Examples include unclear names, huge classes or methods, duplicated code, hard‑to‑understand logic, and difficult modifications. The most impactful issues are names that do not reflect intent and logic that cannot be easily extended.

2. Problem Classification

Naming issues: ambiguous or misleading names for variables, methods, and classes.

Code‑structure issues: overly large classes or methods that increase complexity.

Programming‑paradigm issues: overuse of “transaction‑script” style, leading to “spaghetti” code.

Readability issues: lack of comments, inconsistent formatting, or excessive lambda usage.

Scalability issues: violation of the Open/Closed principle, making extensions hard.

Lack of design: missing abstraction, reusable templates, or factory patterns.

3. Root‑Cause Analysis

External factors: tight schedules, resource shortages, and urgent bug fixes. Internal factors: insufficient skill level, lack of pursuit of excellence, and missing feedback channels.
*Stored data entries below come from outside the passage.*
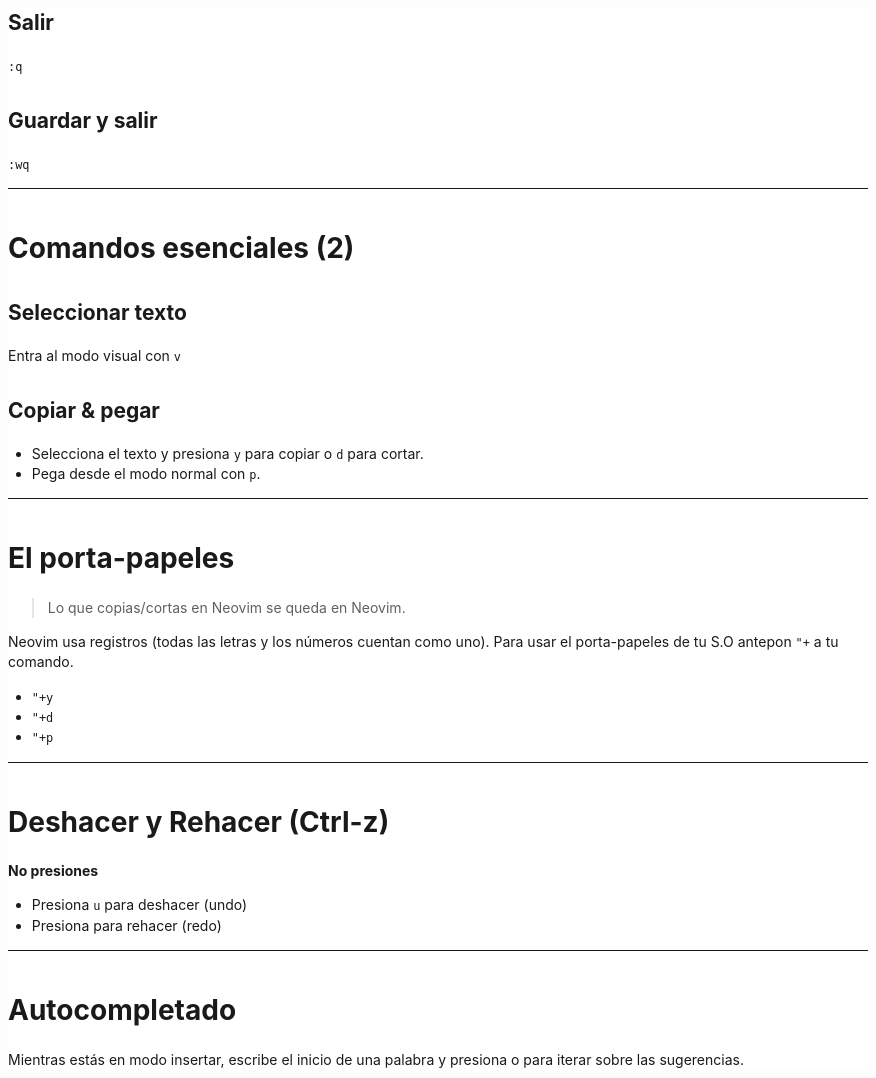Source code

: ## Salir

`:q`

## Guardar y salir

`:wq`

---

# Comandos esenciales (2)

## Seleccionar texto

Entra al modo visual con `v`

## Copiar & pegar

- Selecciona el texto y presiona `y` para copiar o
  `d` para cortar.
- Pega desde el modo normal con `p`.

---

# El porta-papeles

> Lo que copias/cortas en Neovim se queda en Neovim.

Neovim usa registros (todas las letras y los números cuentan como uno).
Para usar el porta-papeles de tu S.O antepon `"+` a tu comando.

- `"+y`
- `"+d`
- `"+p`

---

# Deshacer y Rehacer (Ctrl-z)

**No presiones <C-z>**

- Presiona `u` para deshacer (undo)
- Presiona <C-r> para rehacer (redo)

---

# Autocompletado

Mientras estás en modo insertar, escribe el
inicio de una palabra y presiona <C-p> o <C-n>
para iterar sobre las sugerencias.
The author emphasizes that personal standards and regular code reviews are crucial for improvement.

4. Methods to Improve Code Quality

The author recommends three approaches: domain modeling, design principles, and design patterns.

Analysis Phase

Before coding, analyze the purpose of the requirement and identify the core business entities (e.g., navigation bar and Tab).

Design Phase

Assign responsibilities to entities using design principles such as GRASP, ensuring high cohesion and low coupling.

Polishing Phase

Select appropriate design patterns (e.g., Subscriber pattern for Tab registration, Template pattern for processing flow) to implement the solution.

5. Role of Domain Modeling

Domain modeling helps simplify, unify, and guide design by mapping real‑world concepts to code structures.

1. Simplify Understanding

Visualizing entities and their relationships clarifies the overall business flow, making code comprehension faster.

2. Unify Understanding

Using a shared model eliminates language gaps between developers, product, and operations, ensuring everyone talks about the same concepts.

3. Guide Design

Domain models directly inform class design; each real‑world object maps to a class, each behavior to a method, and each relationship to an association.

6. Underlying Logic of Design Principles

1. SOLID

Single Responsibility Principle: a class should have only one reason to change.

Open/Closed Principle: software entities should be open for extension but closed for modification.

Liskov Substitution Principle: objects of a superclass shall be replaceable with objects of a subclass.

Interface Segregation Principle: clients should not be forced to depend on interfaces they do not use.

Dependency Inversion Principle: abstractions should not depend on details; details should depend on abstractions.

2. Why Design Principles Exist

They aim to achieve high cohesion and low coupling, reducing the risk and cost of changes caused by tightly coupled or poorly modularized code.

3. How to Practice

Understanding the underlying logic—identifying points of change and encapsulating them—leads to the use of design patterns that capture change.

7. Essence of Design Patterns

Design patterns provide reusable solutions for common problems such as varying implementations, abstraction layers, and multi‑tenant scenarios.

8. Case Studies

1. Shop Brand Query

Different platforms (Lazada, AE) provide distinct APIs. A simple interface leads to mixed responsibilities; using the Adapter pattern separates API calls from data conversion, and a multi‑tenant framework further isolates variations.

2. Shop Coupon Query

Modeling coupons as separate request and specification entities clarifies the domain, allowing clean abstraction layers and easier product‑level component reuse.